• _Work order_: Begin at the line that has "angefangen. In den Jahren danach habe ich in", stop after the line that has "праздник работники служб социальной защиты и", and print exactly those lines from the records below, without any pictures.
————————
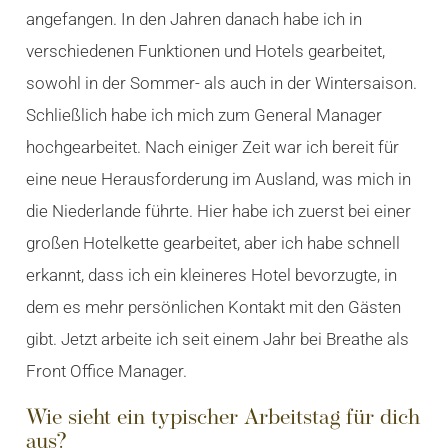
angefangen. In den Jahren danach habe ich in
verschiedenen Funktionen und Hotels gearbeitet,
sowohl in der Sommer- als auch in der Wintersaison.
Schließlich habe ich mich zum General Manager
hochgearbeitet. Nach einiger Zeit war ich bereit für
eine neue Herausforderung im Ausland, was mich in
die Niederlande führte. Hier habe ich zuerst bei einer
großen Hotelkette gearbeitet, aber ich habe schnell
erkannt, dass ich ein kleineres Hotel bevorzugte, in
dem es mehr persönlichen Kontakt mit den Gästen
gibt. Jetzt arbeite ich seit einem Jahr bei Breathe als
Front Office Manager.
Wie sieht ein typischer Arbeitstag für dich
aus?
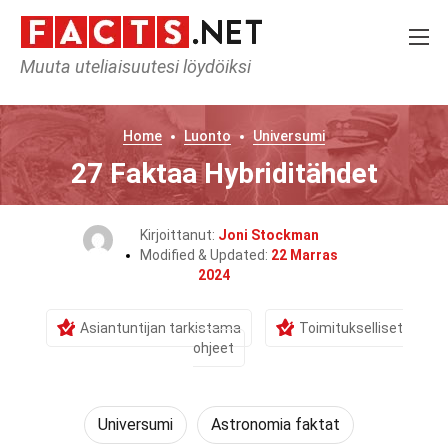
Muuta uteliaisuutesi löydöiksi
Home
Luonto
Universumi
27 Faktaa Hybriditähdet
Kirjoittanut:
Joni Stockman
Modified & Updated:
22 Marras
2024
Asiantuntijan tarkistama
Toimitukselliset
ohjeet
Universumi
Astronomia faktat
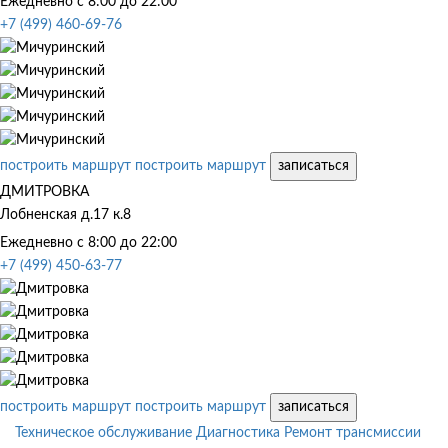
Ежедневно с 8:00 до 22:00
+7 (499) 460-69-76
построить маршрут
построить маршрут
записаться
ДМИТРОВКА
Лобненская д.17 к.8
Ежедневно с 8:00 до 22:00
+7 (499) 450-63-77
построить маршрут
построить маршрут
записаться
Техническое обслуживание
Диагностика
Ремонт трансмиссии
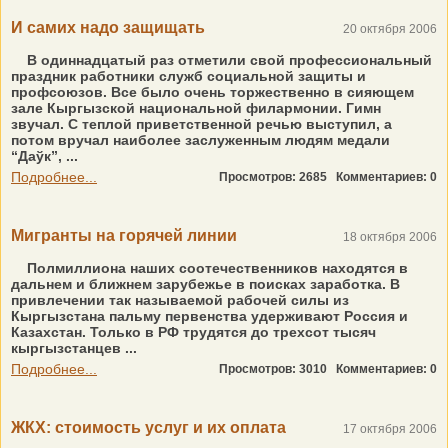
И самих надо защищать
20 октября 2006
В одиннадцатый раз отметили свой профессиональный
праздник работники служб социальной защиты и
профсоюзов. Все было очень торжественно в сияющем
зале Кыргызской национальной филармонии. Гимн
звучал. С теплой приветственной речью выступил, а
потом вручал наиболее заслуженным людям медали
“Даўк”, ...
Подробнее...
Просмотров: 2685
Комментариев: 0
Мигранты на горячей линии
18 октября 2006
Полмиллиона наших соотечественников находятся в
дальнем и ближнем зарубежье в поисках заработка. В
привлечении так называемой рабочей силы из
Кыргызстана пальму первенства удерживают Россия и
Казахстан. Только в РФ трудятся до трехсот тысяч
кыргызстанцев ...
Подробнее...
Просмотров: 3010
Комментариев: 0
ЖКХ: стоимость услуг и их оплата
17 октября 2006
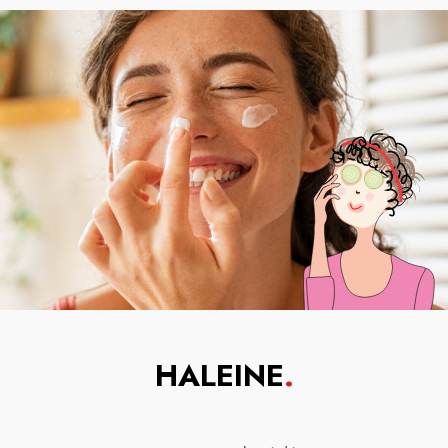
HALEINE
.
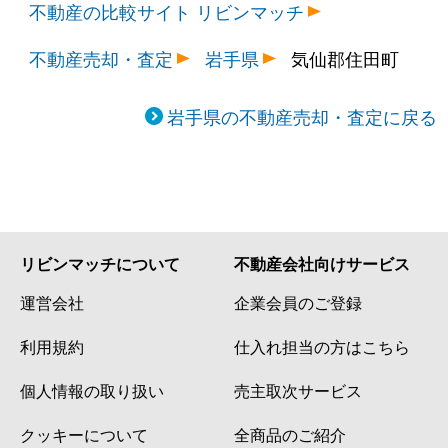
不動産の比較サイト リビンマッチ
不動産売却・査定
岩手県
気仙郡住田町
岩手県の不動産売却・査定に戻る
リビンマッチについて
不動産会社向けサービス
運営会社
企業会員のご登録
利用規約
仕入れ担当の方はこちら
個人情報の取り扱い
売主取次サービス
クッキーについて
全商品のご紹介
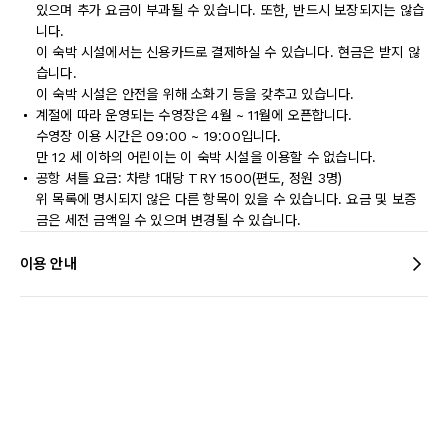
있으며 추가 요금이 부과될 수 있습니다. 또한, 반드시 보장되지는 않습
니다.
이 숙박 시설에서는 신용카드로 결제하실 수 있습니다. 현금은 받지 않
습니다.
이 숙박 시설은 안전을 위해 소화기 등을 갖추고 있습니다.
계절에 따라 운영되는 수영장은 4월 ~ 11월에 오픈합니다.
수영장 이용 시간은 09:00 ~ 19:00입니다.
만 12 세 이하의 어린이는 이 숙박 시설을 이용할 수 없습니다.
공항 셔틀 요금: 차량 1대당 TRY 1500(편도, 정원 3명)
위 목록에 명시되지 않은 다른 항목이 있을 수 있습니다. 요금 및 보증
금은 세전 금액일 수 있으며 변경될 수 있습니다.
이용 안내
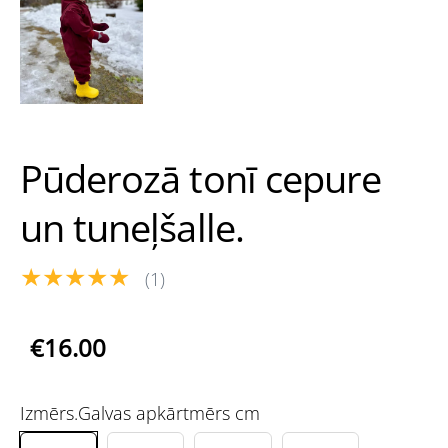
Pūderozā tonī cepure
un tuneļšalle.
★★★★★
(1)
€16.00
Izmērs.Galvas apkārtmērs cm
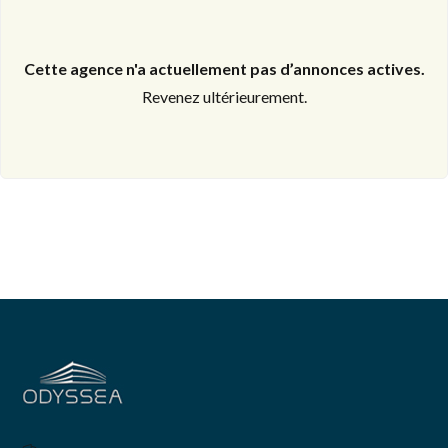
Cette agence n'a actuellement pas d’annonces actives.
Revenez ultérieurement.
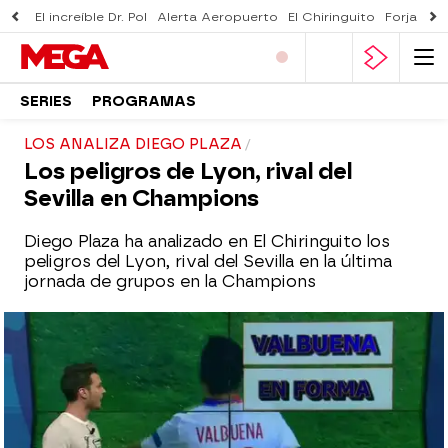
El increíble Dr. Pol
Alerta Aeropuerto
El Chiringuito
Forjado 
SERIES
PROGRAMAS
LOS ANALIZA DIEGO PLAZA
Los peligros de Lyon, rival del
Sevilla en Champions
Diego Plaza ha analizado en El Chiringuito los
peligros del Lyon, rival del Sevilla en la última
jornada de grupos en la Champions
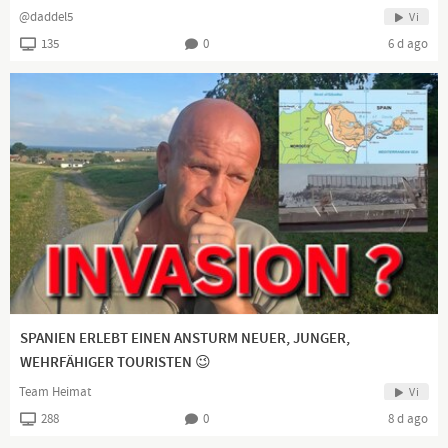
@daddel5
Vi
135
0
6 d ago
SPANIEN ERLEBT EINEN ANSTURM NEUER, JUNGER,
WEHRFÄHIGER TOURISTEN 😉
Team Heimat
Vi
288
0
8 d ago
————————
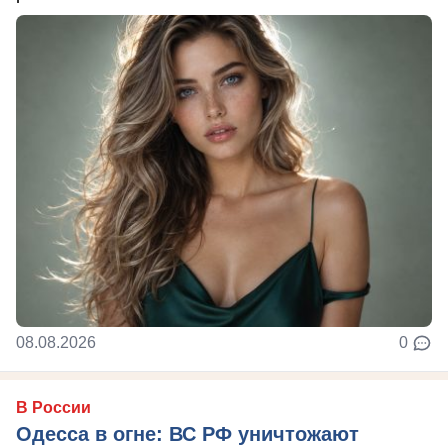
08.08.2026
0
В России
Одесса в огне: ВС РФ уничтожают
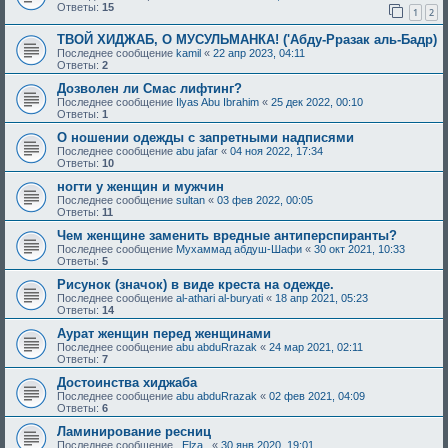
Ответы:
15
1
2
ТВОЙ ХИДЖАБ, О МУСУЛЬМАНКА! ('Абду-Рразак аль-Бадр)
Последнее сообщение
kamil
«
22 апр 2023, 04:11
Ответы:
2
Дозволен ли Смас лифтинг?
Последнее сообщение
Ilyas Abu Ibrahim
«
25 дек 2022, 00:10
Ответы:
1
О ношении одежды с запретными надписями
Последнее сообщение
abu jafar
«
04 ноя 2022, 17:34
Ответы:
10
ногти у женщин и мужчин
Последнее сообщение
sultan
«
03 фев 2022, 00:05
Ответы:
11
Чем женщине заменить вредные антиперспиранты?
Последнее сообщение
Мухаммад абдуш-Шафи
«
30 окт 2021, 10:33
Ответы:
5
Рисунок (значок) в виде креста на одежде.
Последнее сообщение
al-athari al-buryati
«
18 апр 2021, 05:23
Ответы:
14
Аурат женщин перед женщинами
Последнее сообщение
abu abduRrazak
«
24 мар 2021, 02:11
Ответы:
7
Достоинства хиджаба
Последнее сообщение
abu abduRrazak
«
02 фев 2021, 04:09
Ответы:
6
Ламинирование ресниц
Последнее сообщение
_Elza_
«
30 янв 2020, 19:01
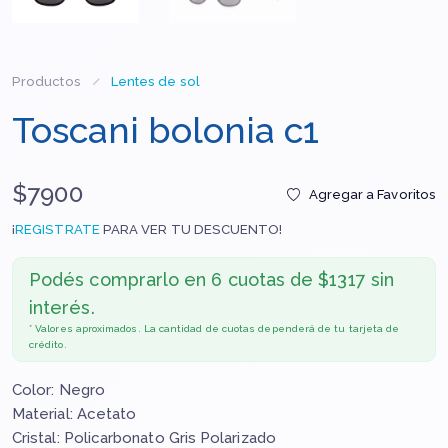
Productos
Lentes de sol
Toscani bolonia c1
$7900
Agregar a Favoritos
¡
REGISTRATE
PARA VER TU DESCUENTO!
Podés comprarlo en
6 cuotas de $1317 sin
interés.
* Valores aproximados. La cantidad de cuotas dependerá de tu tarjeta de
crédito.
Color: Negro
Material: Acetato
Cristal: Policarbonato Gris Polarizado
————————
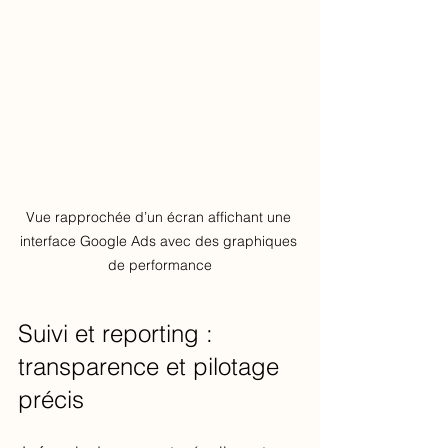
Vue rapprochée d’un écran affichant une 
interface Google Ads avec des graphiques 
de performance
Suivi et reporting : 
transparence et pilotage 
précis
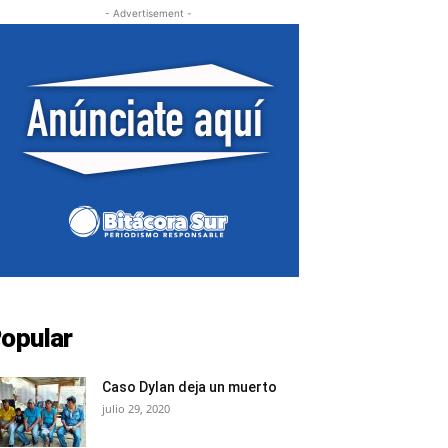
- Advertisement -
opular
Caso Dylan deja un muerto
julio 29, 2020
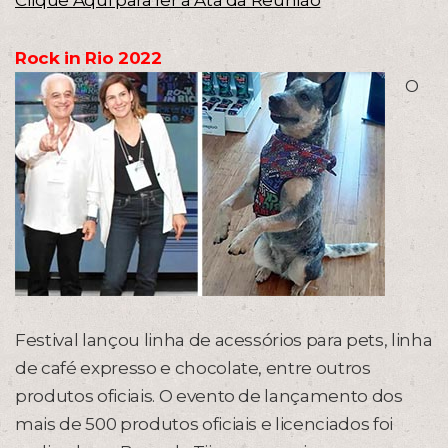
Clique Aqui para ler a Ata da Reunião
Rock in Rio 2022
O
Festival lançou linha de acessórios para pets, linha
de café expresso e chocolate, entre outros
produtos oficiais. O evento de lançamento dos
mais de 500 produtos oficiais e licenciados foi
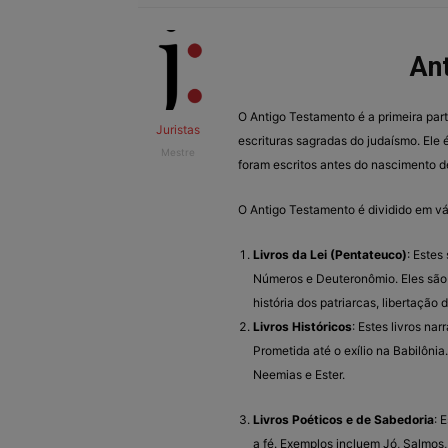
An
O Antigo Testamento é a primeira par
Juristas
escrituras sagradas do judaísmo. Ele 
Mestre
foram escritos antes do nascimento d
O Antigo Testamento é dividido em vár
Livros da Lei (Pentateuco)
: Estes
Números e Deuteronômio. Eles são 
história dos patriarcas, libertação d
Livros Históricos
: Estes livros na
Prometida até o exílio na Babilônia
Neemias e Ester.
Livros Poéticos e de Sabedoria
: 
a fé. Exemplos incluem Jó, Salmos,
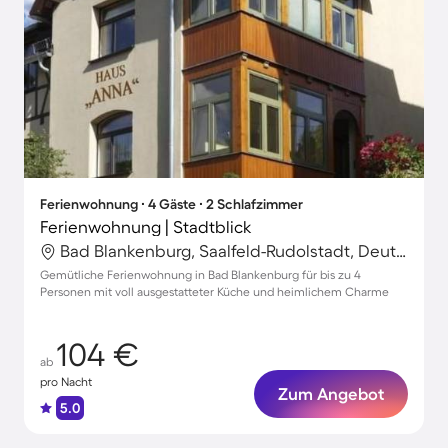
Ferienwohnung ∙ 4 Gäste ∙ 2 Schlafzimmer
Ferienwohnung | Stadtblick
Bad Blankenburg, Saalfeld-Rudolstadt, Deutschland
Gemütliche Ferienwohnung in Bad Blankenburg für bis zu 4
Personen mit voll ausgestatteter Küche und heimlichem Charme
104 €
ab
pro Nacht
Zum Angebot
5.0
————————
• _Written reply_:
angefangen. In den Jahren danach habe ich in
verschiedenen Funktionen und Hotels gearbeitet,
sowohl in der Sommer- als auch in der Wintersaison.
Schließlich habe ich mich zum General Manager
hochgearbeitet. Nach einiger Zeit war ich bereit für
eine neue Herausforderung im Ausland, was mich in
die Niederlande führte. Hier habe ich zuerst bei einer
großen Hotelkette gearbeitet, aber ich habe schnell
erkannt, dass ich ein kleineres Hotel bevorzugte, in
dem es mehr persönlichen Kontakt mit den Gästen
gibt. Jetzt arbeite ich seit einem Jahr bei Breathe als
Front Office Manager.
Wie sieht ein typischer Arbeitstag für dich
aus?
Muuta uteliaisuutesi löydöiksi
Home
Luonto
Universumi
27 Faktaa Hybriditähdet
Kirjoittanut:
Joni Stockman
Modified & Updated:
22 Marras
2024
Asiantuntijan tarkistama
Toimitukselliset
ohjeet
Universumi
Astronomia faktat
Ежедневно с 8:00 до 22:00
+7 (499) 460-69-76
построить маршрут
построить маршрут
записаться
ДМИТРОВКА
Лобненская д.17 к.8
Ежедневно с 8:00 до 22:00
+7 (499) 450-63-77
построить маршрут
построить маршрут
записаться
Техническое обслуживание
Диагностика
Ремонт трансмиссии
И самих надо защищать
20 октября 2006
В одиннадцатый раз отметили свой профессиональный
праздник работники служб социальной защиты и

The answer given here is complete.